Die parteilose Reker wird von CDU, Grünen und FDP unterstützt und liegt laut einer jüngsten Umfrage im Rennen um die Macht im Rathaus vorn. Rekers SPD-Konkurrent Jochen Ott schrieb bei Facebook: "Ab sofort werde ich meinen Wahlkampf unterbrechen, bis ich weitere Informationen über ihren Gesundheitszustand habe."

Eigentlich sollte schon Mitte September in der viertgrößten deutschen Stadt gewählt werden. Die Bezirksregierung hatte aber die Stimmzettel beanstandet, das Votum wurde um fünf Wochen verschoben. Politiker zeigten sich über die Parteigrenzen hinweg fassungslos über den Angriff auf Reker. Kanzlerin Angela Merkel (CDU) verurteilte die Tat und erkundigte sich in einem Telefonat bei NRW-CDU-Chef Armin Laschet nach dem Gesundheitszustand Rekers, wie eine Regierungssprecherin mitteilte. Auch Justizminister Heiko Maas (SPD) und Verteidigungsminister Thomas de Maizière (CDU) verurteilten die Tat.

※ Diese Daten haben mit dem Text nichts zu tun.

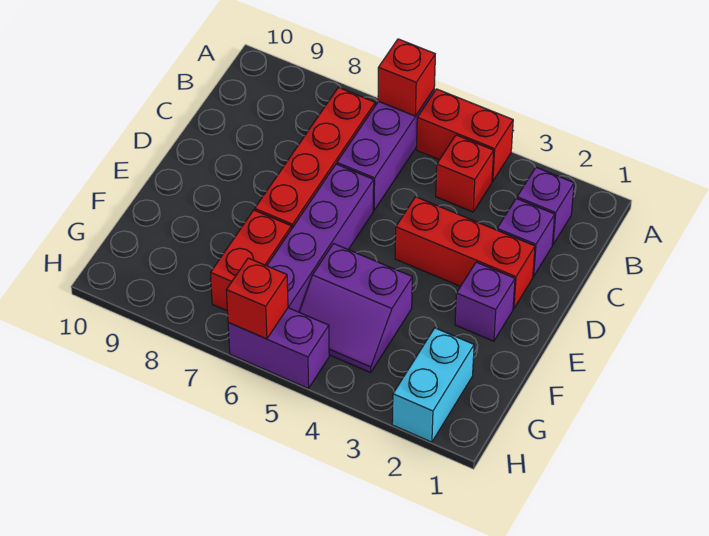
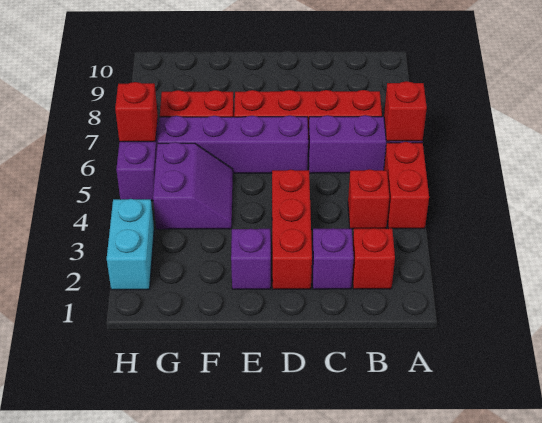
purple 1x1 brick [517,167,574,245] -> red 1x1 brick [352,228,395,289]
purple 2x2 slope [299,244,412,373] -> purple 2x2 slope turned to [153,142,233,229]
cyan 1x2 brick [392,328,474,442] -> cyan 1x2 brick turned to [107,199,154,290]

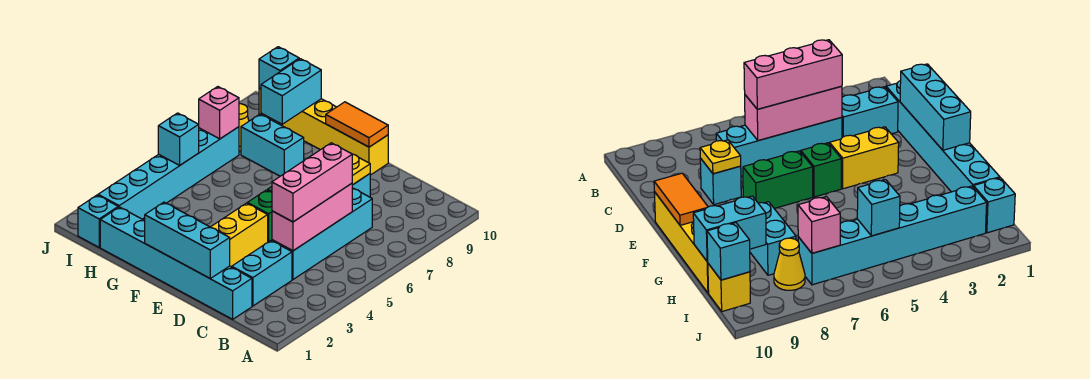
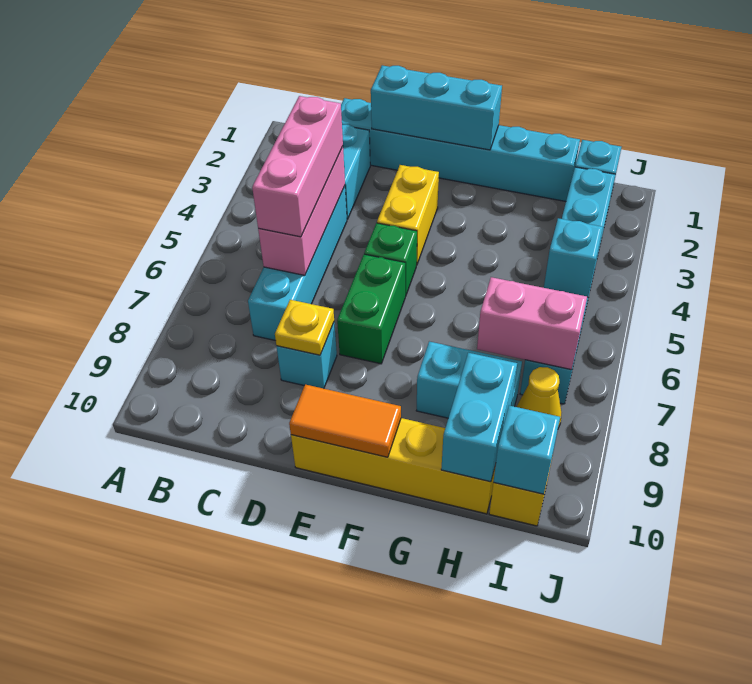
pink 1x1 brick [199,87,239,139] -> pink 1x2 brick [477,277,587,370]

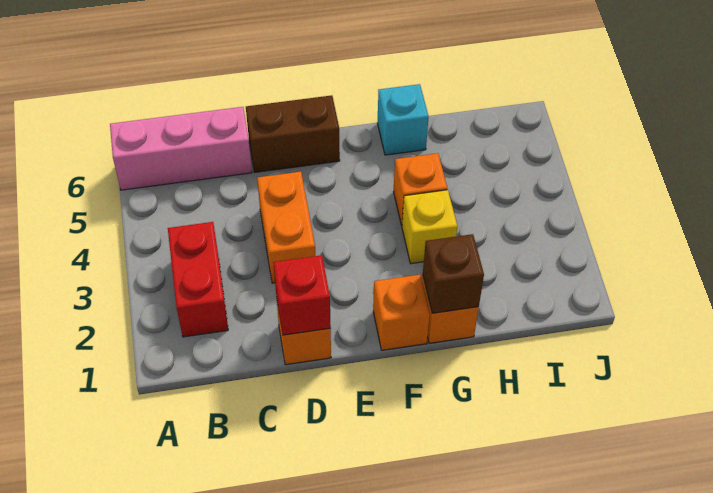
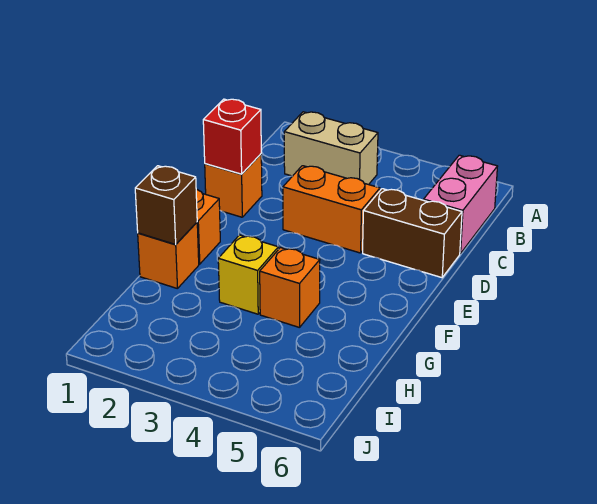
pink 1x3 brick [110,107,252,190] -> pink 1x2 brick [424,155,498,254]
red 1x2 brick [168,222,228,337] -> tan 1x2 brick [284,112,378,185]
brown 1x2 brick [246,95,340,172] -> brown 1x2 brick turned to [363,189,462,278]
cyan 1x1 brick [377,84,429,155] -> none

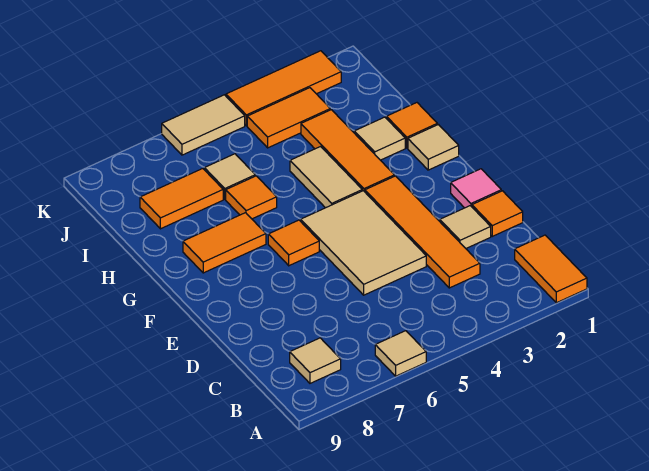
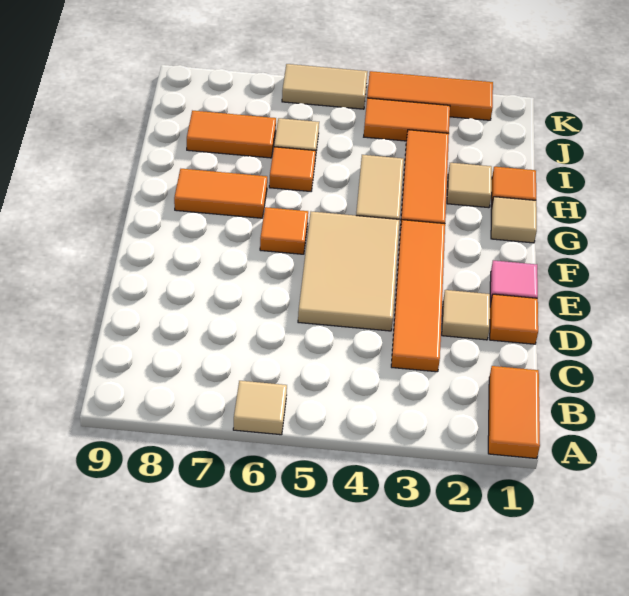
tan 1x1 tile [290,338,341,383] -> none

NRW-Ministerpräsidentin Hannelore Kraft (SPD) erklärte: "Diese feige und verabscheuungswürdige Tat ist auch ein Anschlag auf die Demokratie in unserem Land und damit auf uns alle." Der Kölner Erzbischof Rainer Maria Woelki erklärte: "Es ist erschütternd, dass eine solch sinnlose Gewalttat den Wahlkampf überschattet."